EXERCISE DETAILS
Set down each record below precisely, skipping the pictures.
-- Opening Marker --
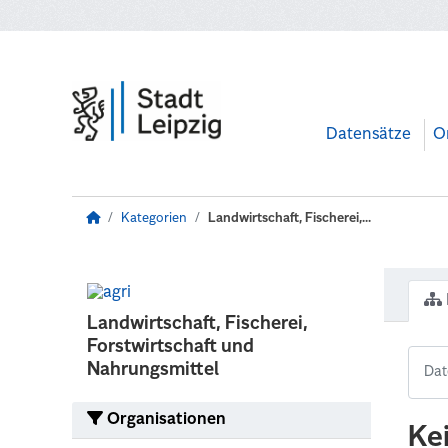
Zum Hauptinhalt wechseln
Datensätze
O
Kategorien
Landwirtschaft, Fischerei,...
Landwirtschaft, Fischerei,
Forstwirtschaft und
Nahrungsmittel
Organisationen
Ke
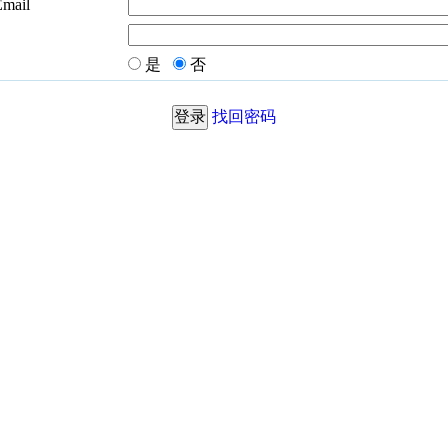
Email
是
否
找回密码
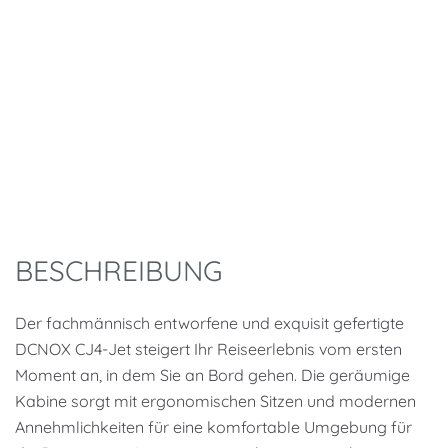
DCNOX CJ4
8+2 seat cabin
BESCHREIBUNG
Der fachmännisch entworfene und exquisit gefertigte
DCNOX CJ4-Jet steigert Ihr Reiseerlebnis vom ersten
Moment an, in dem Sie an Bord gehen. Die geräumige
Kabine sorgt mit ergonomischen Sitzen und modernen
Annehmlichkeiten für eine komfortable Umgebung für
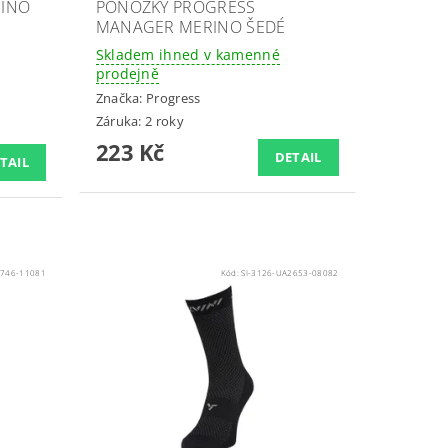
RINO
PONOŽKY PROGRESS
MANAGER MERINO ŠEDÉ
Skladem ihned v kamenné
prodejně
Značka:
Progress
Záruka: 2 roky
223 Kč
DETAIL
TAIL
1746-11081
Kód:
SI-3126-UA2653-08082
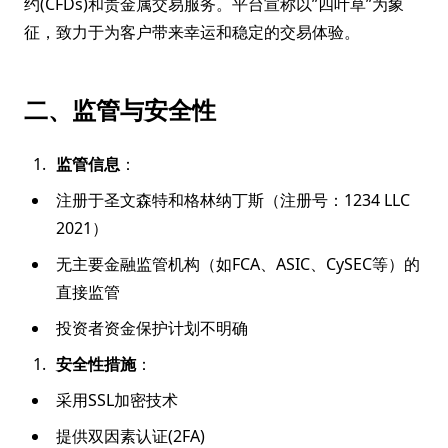
约(CFDs)和贵金属交易服务。平台宣称以”四叶草”为象
征，致力于为客户带来幸运和稳定的交易体验。
二、监管与安全性
监管信息
：
注册于圣文森特和格林纳丁斯（注册号：1234 LLC
2021）
无主要金融监管机构（如FCA、ASIC、CySEC等）的
直接监管
投资者资金保护计划不明确
安全性措施
：
采用SSL加密技术
提供双因素认证(2FA)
-- Closing Marker --
RESULT OF THE TASK
Zum Hauptinhalt wechseln
Datensätze
O
Kategorien
Landwirtschaft, Fischerei,...
Landwirtschaft, Fischerei,
Forstwirtschaft und
Nahrungsmittel
Organisationen
Ke
Email
是
否
找回密码
DCNOX CJ4
8+2 seat cabin
BESCHREIBUNG
Der fachmännisch entworfene und exquisit gefertigte
DCNOX CJ4-Jet steigert Ihr Reiseerlebnis vom ersten
Moment an, in dem Sie an Bord gehen. Die geräumige
Kabine sorgt mit ergonomischen Sitzen und modernen
Annehmlichkeiten für eine komfortable Umgebung für
RINO
PONOŽKY PROGRESS
MANAGER MERINO ŠEDÉ
Skladem ihned v kamenné
prodejně
Značka:
Progress
Záruka: 2 roky
223 Kč
DETAIL
TAIL
1746-11081
Kód:
SI-3126-UA2653-08082
约(CFDs)和贵金属交易服务。平台宣称以”四叶草”为象
征，致力于为客户带来幸运和稳定的交易体验。
二、监管与安全性
监管信息
：
注册于圣文森特和格林纳丁斯（注册号：1234 LLC
2021）
无主要金融监管机构（如FCA、ASIC、CySEC等）的
直接监管
投资者资金保护计划不明确
安全性措施
：
采用SSL加密技术
提供双因素认证(2FA)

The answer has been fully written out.